Written request: Copy out word for word each line from the start of the records through the line that contains "For every layout", including both ends. Leave the pictures out of your answer.

Labeled region entries
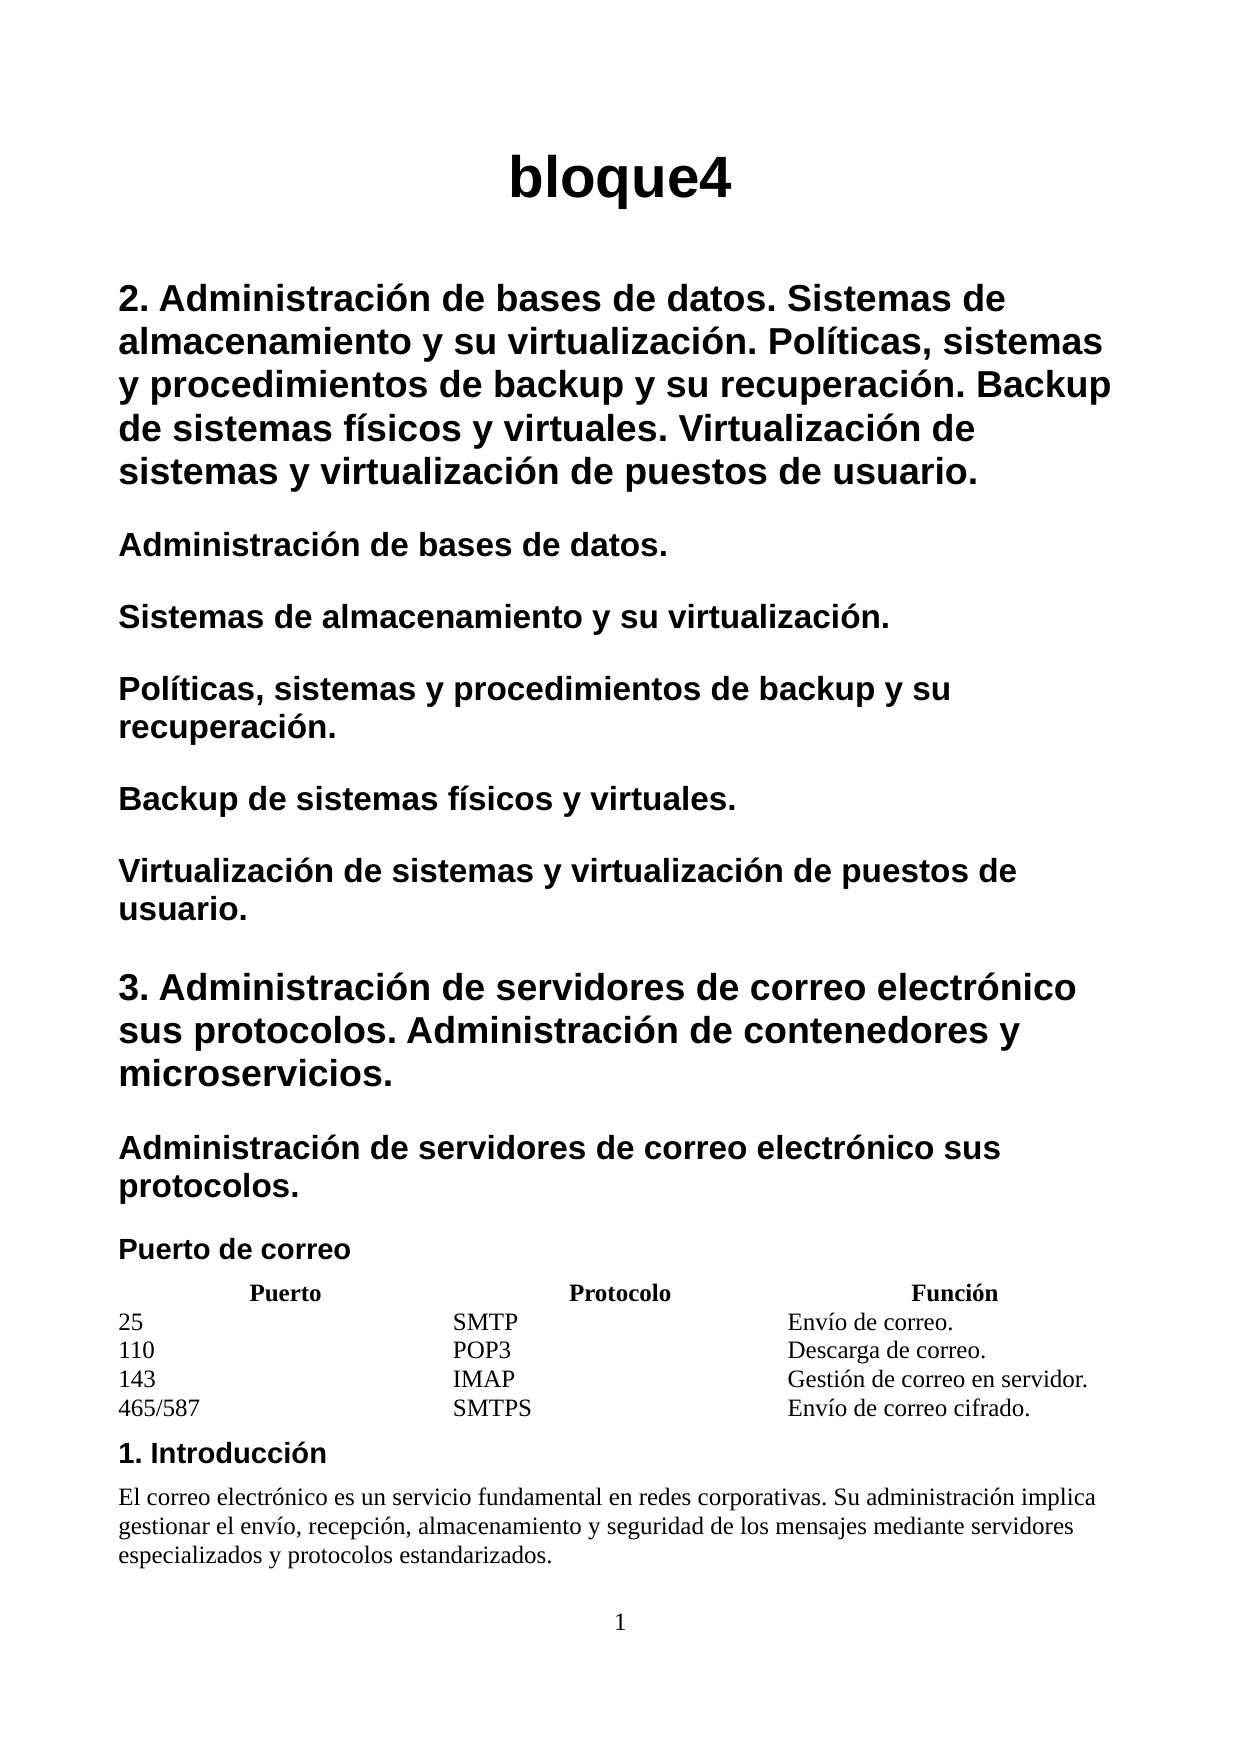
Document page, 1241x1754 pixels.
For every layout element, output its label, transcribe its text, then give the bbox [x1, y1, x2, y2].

subtitle 2. Administración de bases de datos. Sistemas de almacenamiento y su virtualización. Políticas, sistemas y procedimientos de backup y su recuperación. Backup de sistemas físicos y virtuales. Virtualización de sistemas y virtualización de puestos de usuario. [118, 276, 1122, 492]
table_cell 25 [118, 1307, 453, 1336]
table_header Protocolo [453, 1278, 787, 1307]
subtitle Administración de servidores de correo electrónico sus protocolos. [118, 1128, 1122, 1205]
table_header Puerto [118, 1278, 453, 1307]
table_cell 110 [118, 1336, 453, 1364]
table_cell 465/587 [118, 1393, 453, 1422]
table_header Función [788, 1278, 1122, 1307]
subtitle Puerto de correo [118, 1232, 1122, 1266]
text El correo electrónico es un servicio fundamental en redes corporativas. Su administración implica gestionar el envío, recepción, almacenamiento y seguridad de los mensajes mediante servidores especializados y protocolos estandarizados. [118, 1482, 1122, 1569]
subtitle Sistemas de almacenamiento y su virtualización. [118, 597, 1122, 636]
table_cell Gestión de correo en servidor. [788, 1364, 1122, 1393]
table_cell Envío de correo cifrado. [788, 1393, 1122, 1422]
subtitle Administración de bases de datos. [118, 525, 1122, 564]
table_cell Descarga de correo. [788, 1336, 1122, 1364]
table_cell SMTPS [453, 1393, 787, 1422]
subtitle Políticas, sistemas y procedimientos de backup y su recuperación. [118, 669, 1122, 746]
title bloque4 [118, 143, 1122, 210]
subtitle 1. Introducción [118, 1436, 1122, 1470]
subtitle Virtualización de sistemas y virtualización de puestos de usuario. [118, 851, 1122, 928]
table_cell 143 [118, 1364, 453, 1393]
table_cell IMAP [453, 1364, 787, 1393]
table_cell POP3 [453, 1336, 787, 1364]
table_cell SMTP [453, 1307, 787, 1336]
table_cell Envío de correo. [788, 1307, 1122, 1336]
subtitle 3. Administración de servidores de correo electrónico sus protocolos. Administración de contenedores y microservicios. [118, 965, 1122, 1095]
subtitle Backup de sistemas físicos y virtuales. [118, 779, 1122, 818]
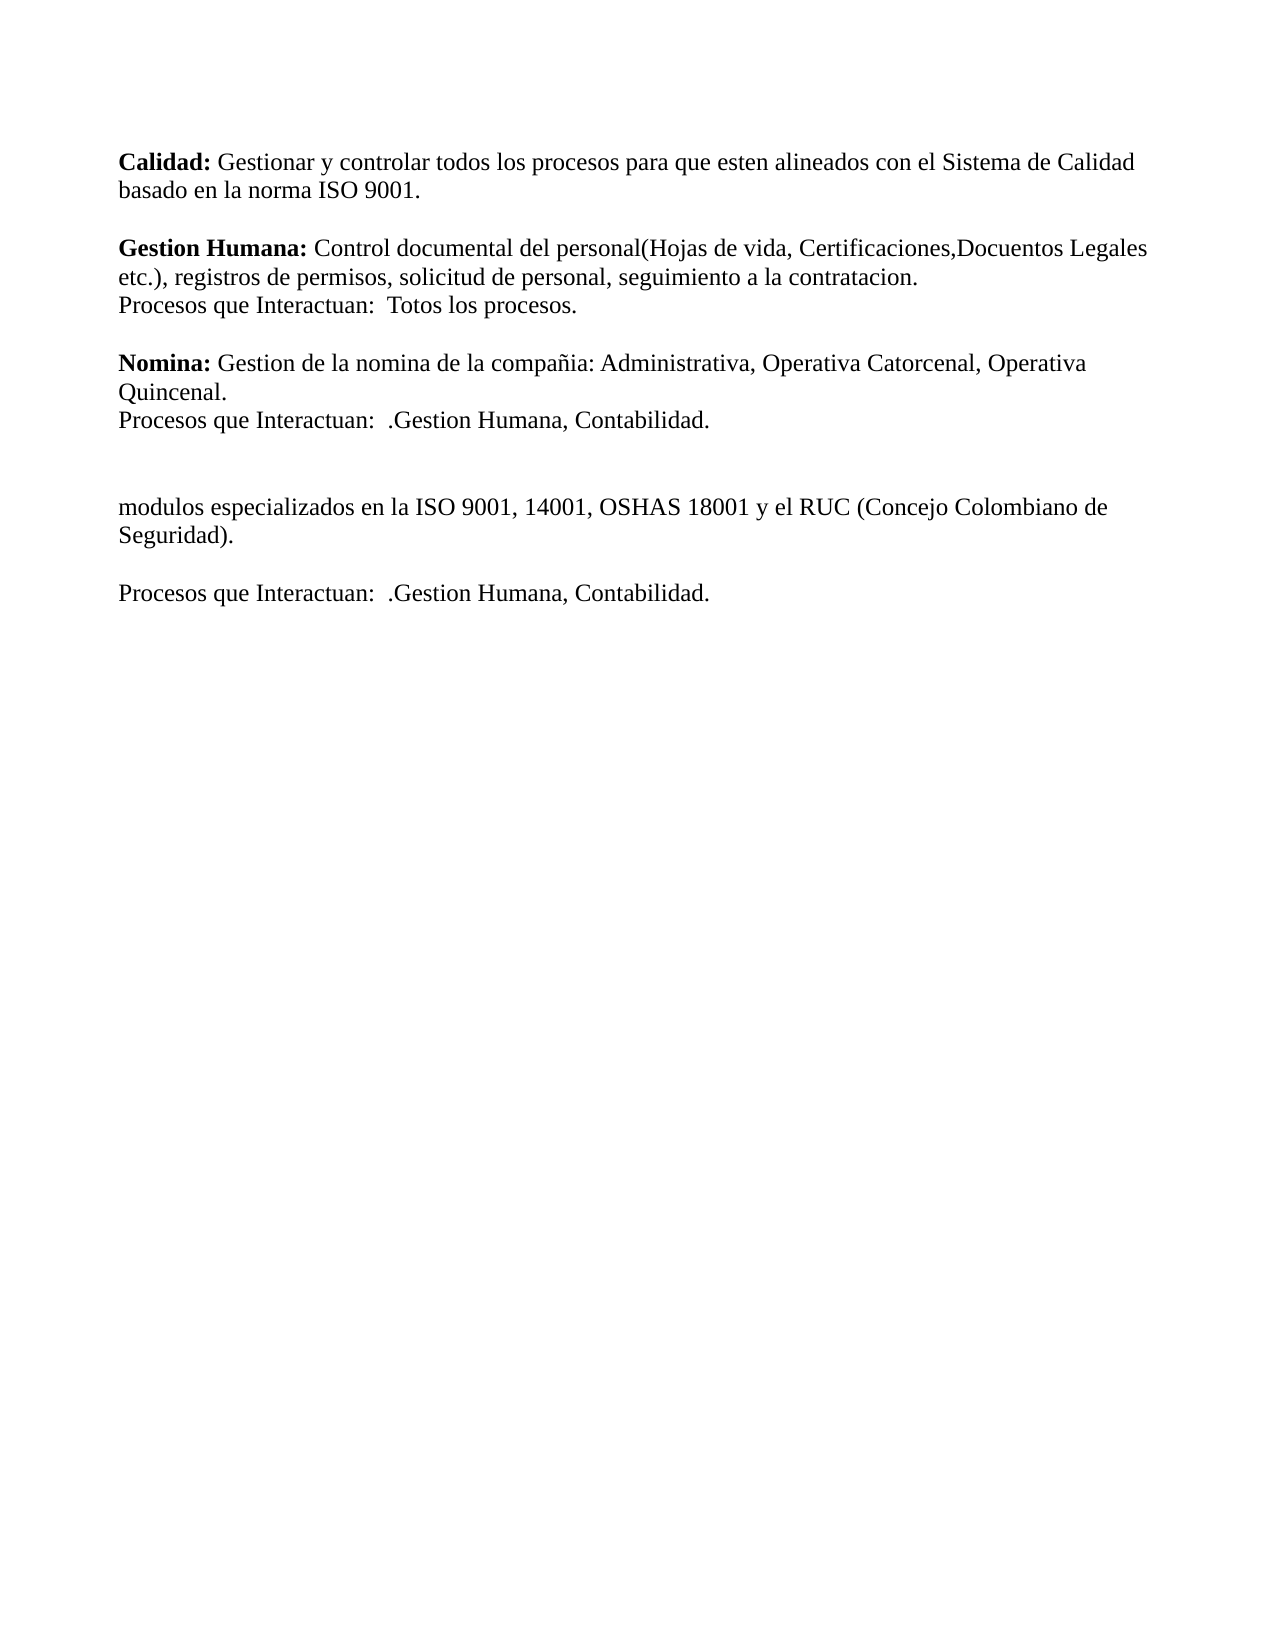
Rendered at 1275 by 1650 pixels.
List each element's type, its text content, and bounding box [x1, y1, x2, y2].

Correct output:
Document page, 1241x1754 pixels.
For every layout element, output its label, transcribe its text, then give the bbox [x1, y1, x2, y2].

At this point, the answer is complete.